The Population Fund does not advocate abortion, Shanahan pointed out. "It’s not a method of family planning because its not contraception," she said. "If you are anti-abortion, you should support us because we are for family planning which reduces the incidence of abortion."

A watershed in the way the world thinks about population was a 1994 conference in Cairo attended by representatives of 177 countries, according to Shanahan.

"The conference agreed that where there is high population growth it holds back economic development," she said. "The only way to stabilize population growth is to approach it from a human rights point of view. I think there is this myth that poor people like to have children. At the moment, 350 million women around the world do not have access to family planning."

Shanahan was working for Delta Airlines, in London, when she became interested in the work of the UN Population Fund. As a public relations executive, she was impressed by what she thought was the Fund’s shrewd decision to use an attractive Somalia model, Waris Dirie, who had undergone genital mutilation in a campaign against the cruel practice. "I thought these people must be really switched on," she said. "And I thought if I went to work for them I would be doing some of the same work as I was doing for Delta, but instead of about putting bums on seats, it would be about improving people’s health."

Prior to that, Shanahan worked for Reuters and NBC News in Moscow and the Middle East after graduating from Trinity College, in Dublin, with a degree in the Russian language and history. Working as a journalist, Shanahan, who speaks six languages, covered such historic events as the disintegration of the Soviet Union, a war in Tajikistan, the assassination of Isr’li premier Yitzhak Rabin, and the first Palestinian elections.

But, after six years, she became tired of the frenzied world of television journalism. "I was not able to plan my life," she said. "I would work my back off, maybe nonstop for 48 hours, for a 45-second piece on the evening news. And sometimes you got pre-empted because of basketball."

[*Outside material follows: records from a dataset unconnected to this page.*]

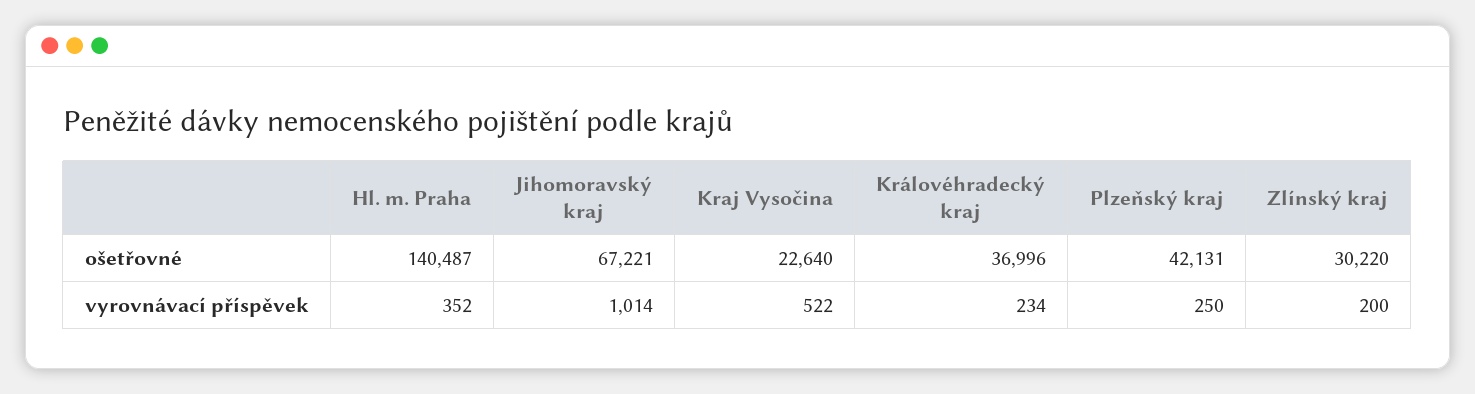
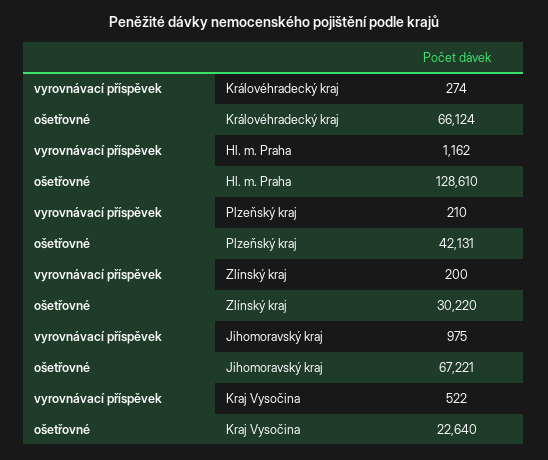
  {
    "Hl. m. Praha": {
-     "ošetřovné": 140487,
+     "ošetřovné": 128610,
-     "vyrovnávací příspěvek": 352
+     "vyrovnávací příspěvek": 1162
    },
    "Jihomoravský kraj": {
      "ošetřovné": 67221,
-     "vyrovnávací příspěvek": 1014
+     "vyrovnávací příspěvek": 975
    },
    "Kraj Vysočina": {
      "ošetřovné": 22640,
      "vyrovnávací příspěvek": 522
    },
    "Královéhradecký kraj": {
-     "ošetřovné": 36996,
+     "ošetřovné": 66124,
-     "vyrovnávací příspěvek": 234
+     "vyrovnávací příspěvek": 274
    },
    "Plzeňský kraj": {
      "ošetřovné": 42131,
-     "vyrovnávací příspěvek": 250
+     "vyrovnávací příspěvek": 210
    },
    "Zlínský kraj": {
      "ošetřovné": 30220,
      "vyrovnávací příspěvek": 200
    }
  }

Shanahan is not the only Irish woman who works for the UN Population Fund. Last October, the fund appointed Mary Banotti, a member of the European Parliament from Dublin, as its goodwill ambassador. Banotti was an unsuccessful candidate in the 1997 Irish presidential election. Also, Ireland is represented on the board of the Fund by Anne Barrington, who is based at Ireland’s mission to the United Nations in New York.